-- Text section follows --
Programming by Demonstration for the Web Browser
This project explores programming-by-demonstration (PBD) in the web browser. We are designing the stack of components needed to build PBD applications for accessing and manipulating web data - everything from a deterministic replayer, to a tool for synthesizing relational queries from sample outputs.
Ringer: Deterministic Replay of User Actions
One of the crucial building blocks of most end-user programming systems is the ability to deterministically replay a sequence of user actions. In the context of the web, this means being able to replay events such as clicks, menu selections, and form filling actions. Although replaying a program deterministically may sound trivial, knowing when to dispatch events during replay requires overcoming some challenges. For a recorder, the execution is not fully observable. (What event did the user wait for before clicking? In what order were the browser and user events interleaved?) For a replayer, the execution is not fully controllable. (The browser does not provide the ability to reorder events arbitrarily.) And the web page itself may be different each time it is reloaded, whether because of redesigns, obfuscation, or updated data. Deterministic browser replay is impossible in the general case, but we managed to distill from several sources of non-determinism an easy-to-understand framework for which we can (i) describe assumptions under which deterministic replay is guaranteed; and (ii) design successful heuristics for situations that fall outside the replayable boundaries. Our record and replay algorithms are instantiated in a Chrome extension, Ringer, the source code of which can be found here.
-- Text section concluded --
-- Entries supplied follows --
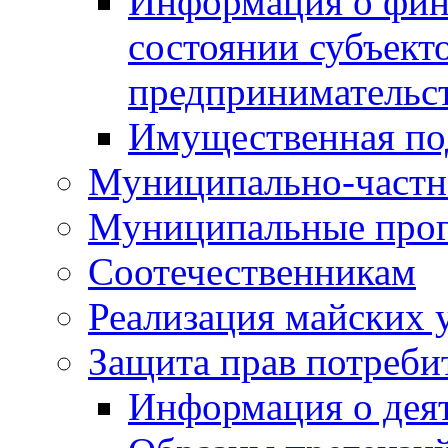
Информация о фин
состоянии субъекто
предпринимательс
Имущественная по
Муниципально-частн
Муниципальные про
Соотечественникам
Реализация майских 
Защита прав потреби
Информация о деят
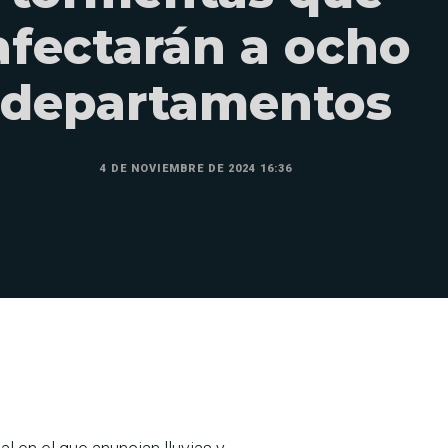
afectarán a ocho
departamentos
4 DE NOVIEMBRE DE 2024 16:36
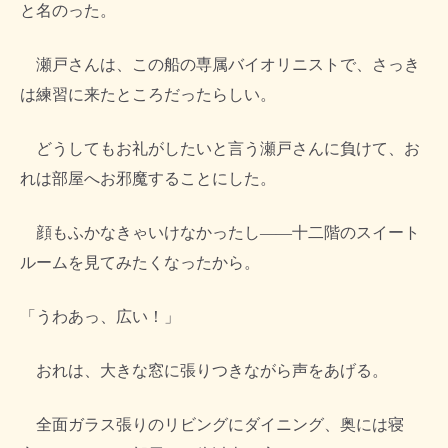
と名のった。
瀬戸さんは、この船の専属バイオリニストで、さっき
は練習に来たところだったらしい。
どうしてもお礼がしたいと言う瀬戸さんに負けて、お
れは部屋へお邪魔することにした。
顔もふかなきゃいけなかったし――十二階のスイート
ルームを見てみたくなったから。
「うわあっ、広い！」
おれは、大きな窓に張りつきながら声をあげる。
全面ガラス張りのリビングにダイニング、奥には寝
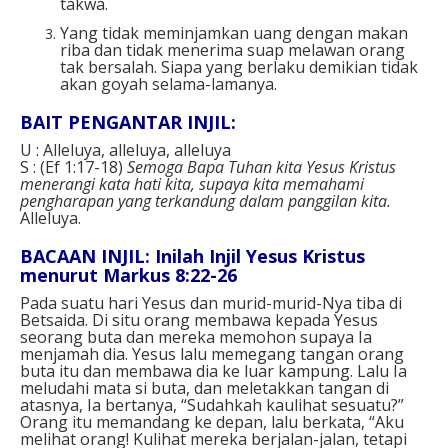
takwa.
Yang tidak meminjamkan uang dengan makan
riba dan tidak menerima suap melawan orang
tak bersalah. Siapa yang berlaku demikian tidak
akan goyah selama-lamanya.
BAIT PENGANTAR INJIL:
U : Alleluya, alleluya, alleluya
S : (Ef 1:17-18)
Semoga Bapa Tuhan kita Yesus Kristus
menerangi kata hati kita, supaya kita memahami
pengharapan yang terkandung dalam panggilan kita.
Alleluya.
BACAAN INJIL: Inilah Injil Yesus Kristus
menurut Markus 8:22-26
Pada suatu hari Yesus dan murid-murid-Nya tiba di
Betsaida. Di situ orang membawa kepada Yesus
seorang buta dan mereka memohon supaya Ia
menjamah dia. Yesus lalu memegang tangan orang
buta itu dan membawa dia ke luar kampung. Lalu Ia
meludahi mata si buta, dan meletakkan tangan di
atasnya, Ia bertanya, “Sudahkah kaulihat sesuatu?”
Orang itu memandang ke depan, lalu berkata, “Aku
melihat orang! Kulihat mereka berjalan-jalan, tetapi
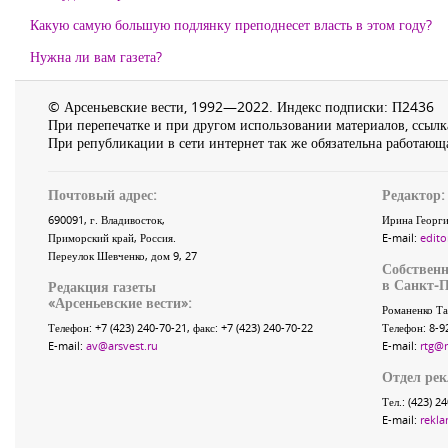
Какую самую большую подлянку преподнесет власть в этом году?
Нужна ли вам газета?
© Арсеньевские вести, 1992—2022. Индекс подписки: П2436
При перепечатке и при другом использовании материалов, ссылка
При републикации в сети интернет так же обязательна работающа
Почтовый адрес:
Редактор:
690091
, г.
Владивосток
,
Ирина Георги
Приморский край
,
Россия
.
E-mail:
edito
Переулок Шевченко
, дом 9, 27
Собственн
в Санкт-П
Редакция газеты
«
Арсеньевские вести
»:
Романенко Та
Телефон:
+7 (423) 240-70-21
, факс:
+7 (423) 240-70-22
Телефон: 8-9
E-mail:
av@arsvest.ru
E-mail:
rtg@
Отдел ре
Тел.: (423) 2
E-mail:
rekla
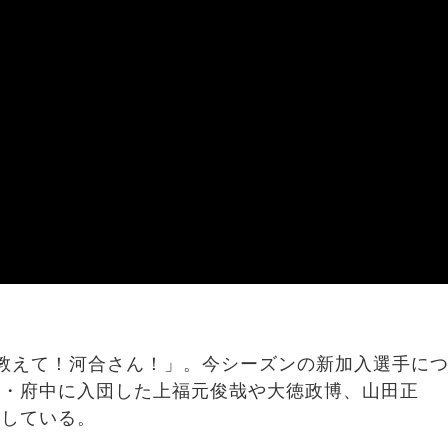
教えて！河合さん！」。今シーズンの新加入選手に
川・府中に入団した上福元俊哉や大徳政博、山田正
りしている。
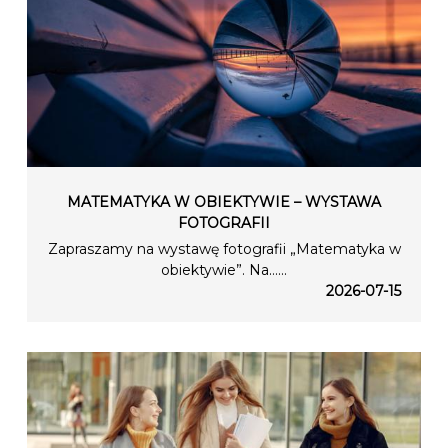
MATEMATYKA W OBIEKTYWIE – WYSTAWA
FOTOGRAFII
Zapraszamy na wystawę fotografii „Matematyka w
obiektywie”. Na…...
2026-07-15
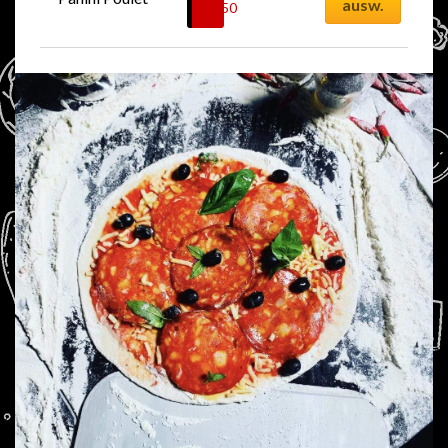
ausw.
14.50
CHF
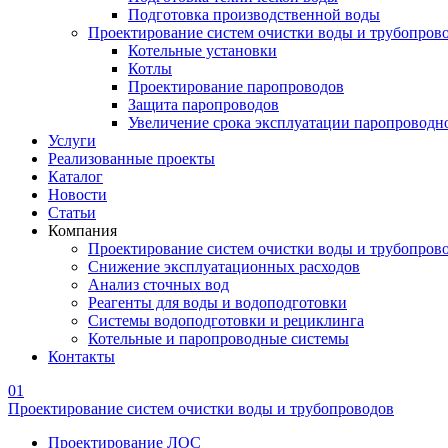
Подготовка производственной воды
Проектирование систем очистки воды и трубопров
Котельные установки
Котлы
Проектирование паропроводов
Защита паропроводов
Увеличение срока эксплуатации паропроводн
Услуги
Реализованные проекты
Каталог
Новости
Статьи
Компания
Проектирование систем очистки воды и трубопров
Снижение эксплуатационных расходов
Анализ сточных вод
Реагенты для воды и водоподготовки
Системы водоподготовки и рециклинга
Котельные и паропроводные системы
Контакты
01
Проектирование систем очистки воды и трубопроводов
Проектирование ЛОС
-- Entries supplied concluded --
**Parts of the exercise:**
• a. Sum up the text on browser programming by demonstration in two sentences.
• b. Please write the next part of the text on browser programming by demonstration, starting after its final sentence.
The rows have nothing to do with any of this.

**Expected results:**
• a. The project studies programming by demonstration in the web browser and is designing the components needed to build PBD applications that access and manipulate web data. Its record and replay algorithms are built into a Chrome extension, Ringer, which replays user actions such as clicks and form filling using a framework that states assumptions under which deterministic replay is guaranteed and offers heuristics for cases outside those bounds.

• b.
WebCombine: Synthesis of Web-scraping Scripts from Demonstrations
As more and more data appears on the web, programmers and non-programmers alike are increasingly interested in web harvesting. Although many scraping languages have been developed to help programmers with these tasks, most end-user scraping tools have restricted users to scraping datasets in which all cells of a given row appear on a single list page, with no user interaction required. These techniques are very robust and effective, but unfortunately this model cannot accommodate even a task like scraping friends' cell numbers from Facebook, since getting from the list of friends to a given friend's cell number means clicking on a profile page, then an "About" link, and only then scraping. Building on top of our record and replay system, Ringer, we have produced WebCombine, a PBD web scraping system that allows users to scrape data hidden behind complicated user interactions. Users demonstrate how to collect the first row of the dataset, and the tool collects the rest. The WebCombine source code - and also a video demo - are available here. By demonstrating lists (introducing for loops) and recording interactions (adding to loop bodies), WebCombine users can build and run quite complicated scraping programs, without writing a single line of code.
Quicksilver: Automatic Synthesis of Relational Queries
Relational datasets have become so widespread that even end-users such as secretaries and teachers frequently interact with them. However, finding the right query to retrieve target data from complex databases can be very difficult for end-users. Many of these users resort to voicing their confusion on Excel help forums, hoping for experts' guidance, but often receiving little help and waiting days for useful responses. Quicksilver is a programming-by-demonstration system that derives queries from a small set of sample output rows. (See more details here.) It is designed to be easy and intuitive for users who are not familiar with database theory.